It documents the specific activities needed to fulfill the deliverables detailed in the WBS.
Expert judgment in the form of project team members with prior experience developing project
scope statements and WBS can help you define activities.
You may want to create an activity list and then have the expert review it and suggest changes.
Rolling-wave planning lets you plan and schedule only the portion that you know enough about
to plan well.
When you don’t know enough about a project, you can use placeholders for the unknown
portions until you know more.
The WBS is a hierarchical outline of all the deliverables involved in completing a project.
The creation of a WBS is one of the first steps in organizing and scheduling the work for a
project.
Deliverables and sub-deliverables are things such as physical objects, software code, or events.

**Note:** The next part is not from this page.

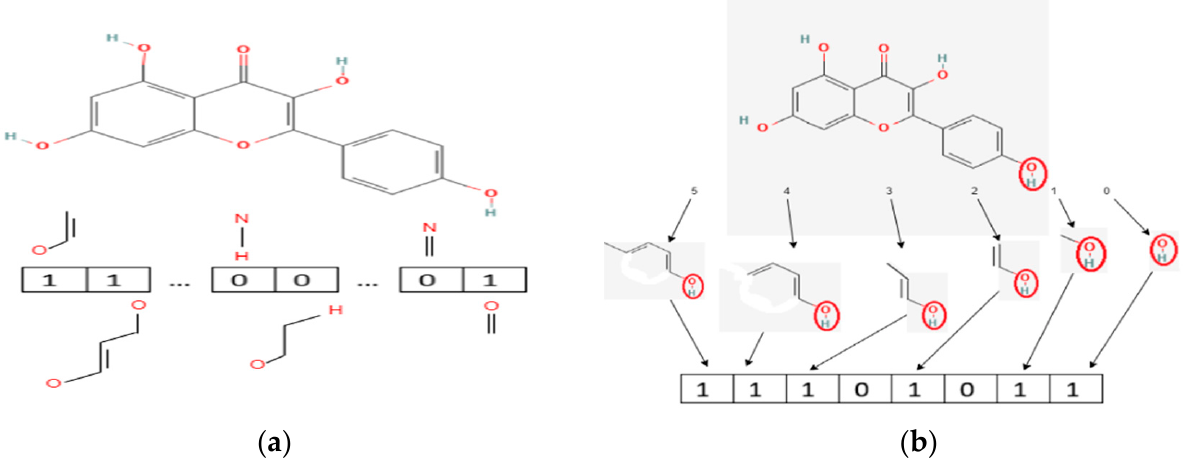
Figure 1. ( a ) Illustration of the substructure-based fingerprint to represent the chemical structure of a compound. Bit 1 indicates that the substructures they represent are present in the molecule. In contrast, bit 0 indicates the substructure is not present in the molecule ( b ) Illustration of the topological-based fingerprint to represent the chemical structure of a compound. In this case, a linear path-based (daylight) fingerprint with a path length of 5. Every fragment found from the starting point (circled) to a certain path length is hashed to the corresponding bit in the fingerprint. Circular fingerprints follow a similar approach, but instead of using path length, it used the radius of the starting point to find the molecule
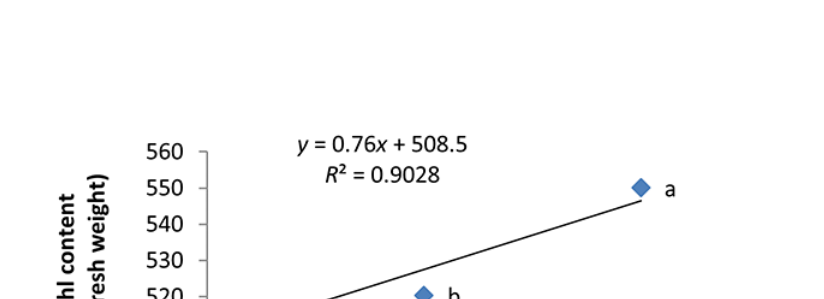
Figure 5 Effect of arbuscular mycorrhization (AM) on chlorophyll b (Chl b ) content in peppermint.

Work packages are assignable units of work that will be performed to create the related
deliverable.
A work package can be assigned to one particular project team member, one outside contractor,
or another team.
WBS Numbering
Project managers use the WBS during project execution to track the status of deliverables and
work packages.
The items in a WBS are numbered so it is easy to understand the deliverable, or sub-deliverable,
to which any particular work package is related.
Decomposition
Decomposition is the process used to break the project scope of work into the deliverables, sub-
deliverables, and work packages.
This begins with identifying the highest-level deliverables and then broken into sub-
deliverables.
General Rule: If the WBS has more than 5 layers of sub-deliverables, the project team should
reassess and try to simplify the WBS structure.